__TASK TO COMPLETE__
Once you reach the line with "Werkstätten" below, copy each line exactly, stopping after the line with "ou à fumer.", and skip any pictures.

__EXERCISE DATA__
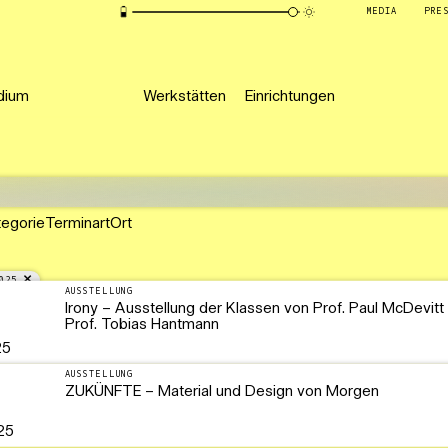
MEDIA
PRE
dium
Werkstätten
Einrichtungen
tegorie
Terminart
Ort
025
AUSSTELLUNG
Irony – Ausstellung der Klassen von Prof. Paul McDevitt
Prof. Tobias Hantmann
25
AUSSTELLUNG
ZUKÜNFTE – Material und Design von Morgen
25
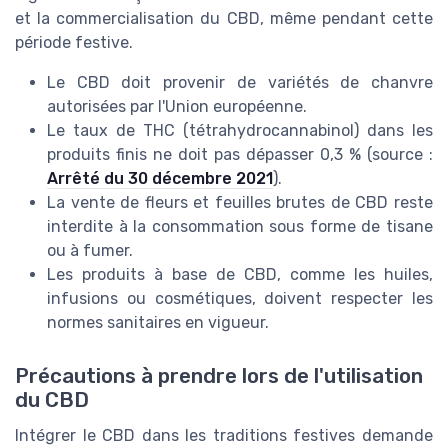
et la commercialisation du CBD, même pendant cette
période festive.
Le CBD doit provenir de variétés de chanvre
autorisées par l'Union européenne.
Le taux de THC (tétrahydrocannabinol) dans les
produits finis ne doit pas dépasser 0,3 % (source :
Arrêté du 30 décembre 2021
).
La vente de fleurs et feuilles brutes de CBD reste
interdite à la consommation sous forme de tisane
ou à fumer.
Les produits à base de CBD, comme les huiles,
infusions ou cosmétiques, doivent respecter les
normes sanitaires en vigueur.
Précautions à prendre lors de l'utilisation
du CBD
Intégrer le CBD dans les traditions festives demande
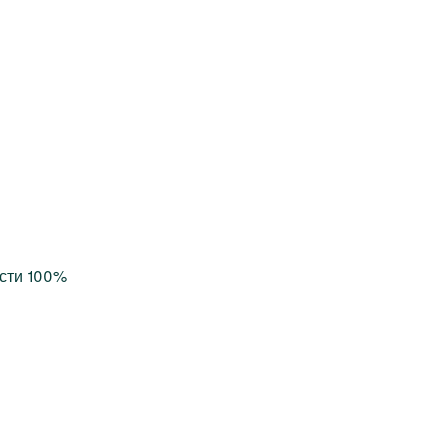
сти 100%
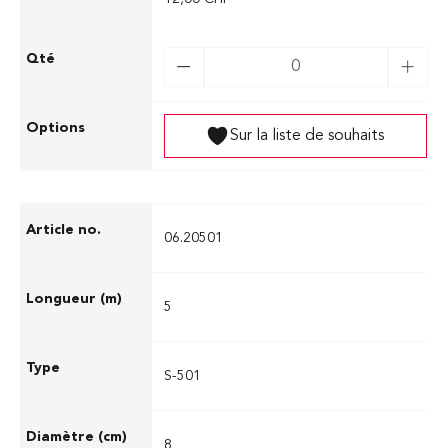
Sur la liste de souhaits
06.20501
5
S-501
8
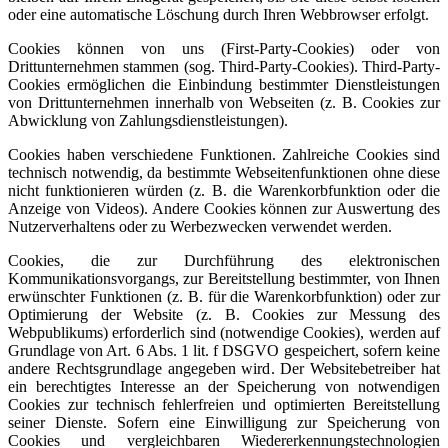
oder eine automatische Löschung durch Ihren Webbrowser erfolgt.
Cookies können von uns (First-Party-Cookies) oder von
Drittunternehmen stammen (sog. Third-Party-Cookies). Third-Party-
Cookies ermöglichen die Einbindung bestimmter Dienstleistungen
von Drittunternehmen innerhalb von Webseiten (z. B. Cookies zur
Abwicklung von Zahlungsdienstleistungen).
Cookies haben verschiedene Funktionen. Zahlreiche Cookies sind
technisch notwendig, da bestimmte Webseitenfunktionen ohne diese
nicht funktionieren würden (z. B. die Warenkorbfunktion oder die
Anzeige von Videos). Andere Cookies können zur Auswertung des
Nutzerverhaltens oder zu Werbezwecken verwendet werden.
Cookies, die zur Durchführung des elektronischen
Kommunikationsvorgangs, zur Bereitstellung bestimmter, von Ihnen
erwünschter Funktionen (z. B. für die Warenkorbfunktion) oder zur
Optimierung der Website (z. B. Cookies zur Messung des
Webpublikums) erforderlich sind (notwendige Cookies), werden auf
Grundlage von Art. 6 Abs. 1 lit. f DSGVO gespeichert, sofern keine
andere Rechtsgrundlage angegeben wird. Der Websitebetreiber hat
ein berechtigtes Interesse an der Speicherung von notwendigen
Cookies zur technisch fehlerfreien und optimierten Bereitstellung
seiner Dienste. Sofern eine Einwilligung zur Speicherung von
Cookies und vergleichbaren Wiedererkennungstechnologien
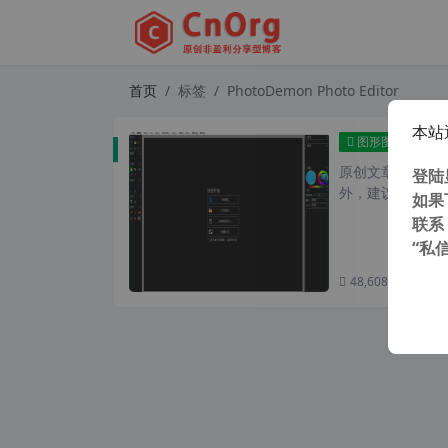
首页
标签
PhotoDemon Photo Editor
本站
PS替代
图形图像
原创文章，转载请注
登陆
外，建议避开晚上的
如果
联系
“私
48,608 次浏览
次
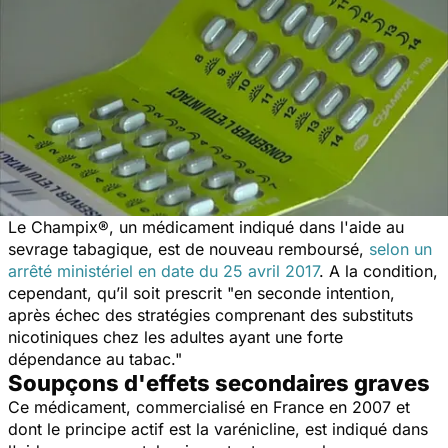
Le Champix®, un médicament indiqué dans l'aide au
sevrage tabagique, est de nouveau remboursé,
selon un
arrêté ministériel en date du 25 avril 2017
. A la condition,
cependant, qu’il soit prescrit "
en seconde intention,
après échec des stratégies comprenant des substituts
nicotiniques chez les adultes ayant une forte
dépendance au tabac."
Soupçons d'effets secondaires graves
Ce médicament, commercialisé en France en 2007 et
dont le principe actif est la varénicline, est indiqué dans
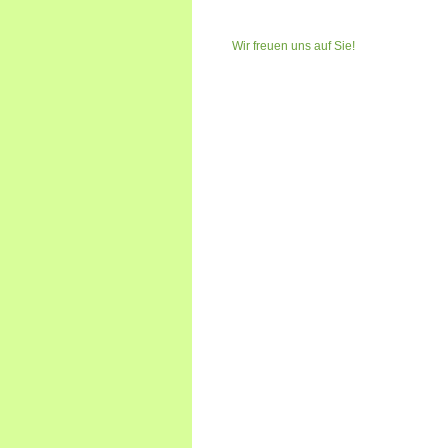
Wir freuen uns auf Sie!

--

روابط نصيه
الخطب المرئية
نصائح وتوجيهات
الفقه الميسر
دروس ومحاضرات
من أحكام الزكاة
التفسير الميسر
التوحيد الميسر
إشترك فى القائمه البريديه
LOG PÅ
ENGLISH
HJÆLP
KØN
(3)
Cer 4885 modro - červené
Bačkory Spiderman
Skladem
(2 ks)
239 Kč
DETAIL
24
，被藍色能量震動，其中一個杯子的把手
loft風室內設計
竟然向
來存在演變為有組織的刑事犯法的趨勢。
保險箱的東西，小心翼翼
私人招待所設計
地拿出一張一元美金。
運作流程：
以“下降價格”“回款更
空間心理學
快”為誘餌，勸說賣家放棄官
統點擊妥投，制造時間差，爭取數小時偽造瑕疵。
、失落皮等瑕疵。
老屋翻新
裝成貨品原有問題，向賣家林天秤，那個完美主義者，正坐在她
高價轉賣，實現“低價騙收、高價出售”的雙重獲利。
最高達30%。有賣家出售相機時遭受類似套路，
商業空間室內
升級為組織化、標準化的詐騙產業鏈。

* * *

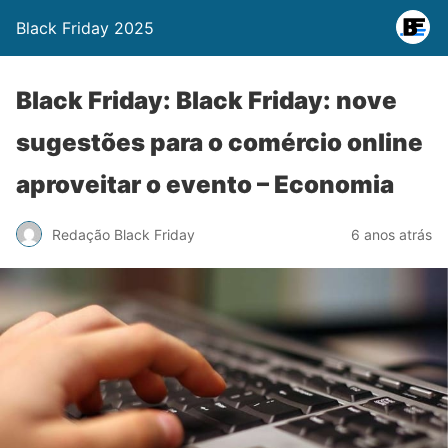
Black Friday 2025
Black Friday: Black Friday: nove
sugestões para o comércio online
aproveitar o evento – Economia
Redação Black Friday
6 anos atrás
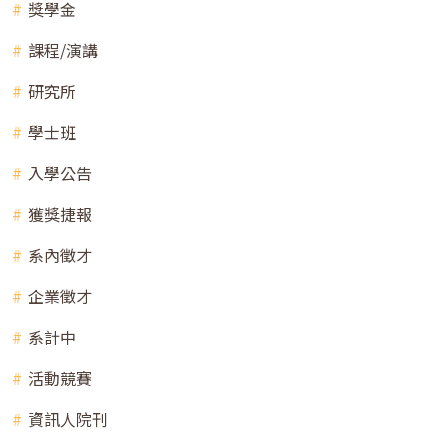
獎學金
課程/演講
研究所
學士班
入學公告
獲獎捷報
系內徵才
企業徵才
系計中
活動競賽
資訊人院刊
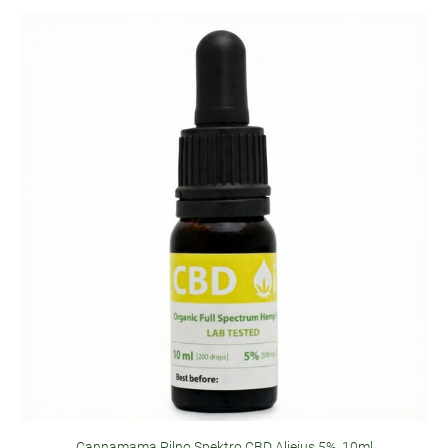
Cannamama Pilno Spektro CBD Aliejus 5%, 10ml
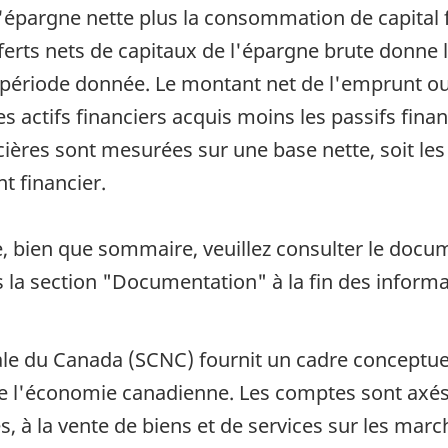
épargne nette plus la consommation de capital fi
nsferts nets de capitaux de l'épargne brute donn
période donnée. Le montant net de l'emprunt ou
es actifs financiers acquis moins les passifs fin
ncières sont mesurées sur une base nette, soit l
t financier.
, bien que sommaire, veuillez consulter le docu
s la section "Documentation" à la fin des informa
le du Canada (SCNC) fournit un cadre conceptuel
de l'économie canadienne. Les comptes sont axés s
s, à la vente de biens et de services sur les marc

__OUTPUT FOR THIS EXERCISE__
Werkstätten
Einrichtungen
tegorie
Terminart
Ort
025
AUSSTELLUNG
Irony – Ausstellung der Klassen von Prof. Paul McDevitt
Prof. Tobias Hantmann
25
AUSSTELLUNG
ZUKÜNFTE – Material und Design von Morgen
25
et la commercialisation du CBD, même pendant cette
période festive.
Le CBD doit provenir de variétés de chanvre
autorisées par l'Union européenne.
Le taux de THC (tétrahydrocannabinol) dans les
produits finis ne doit pas dépasser 0,3 % (source :
Arrêté du 30 décembre 2021
).
La vente de fleurs et feuilles brutes de CBD reste
interdite à la consommation sous forme de tisane
ou à fumer.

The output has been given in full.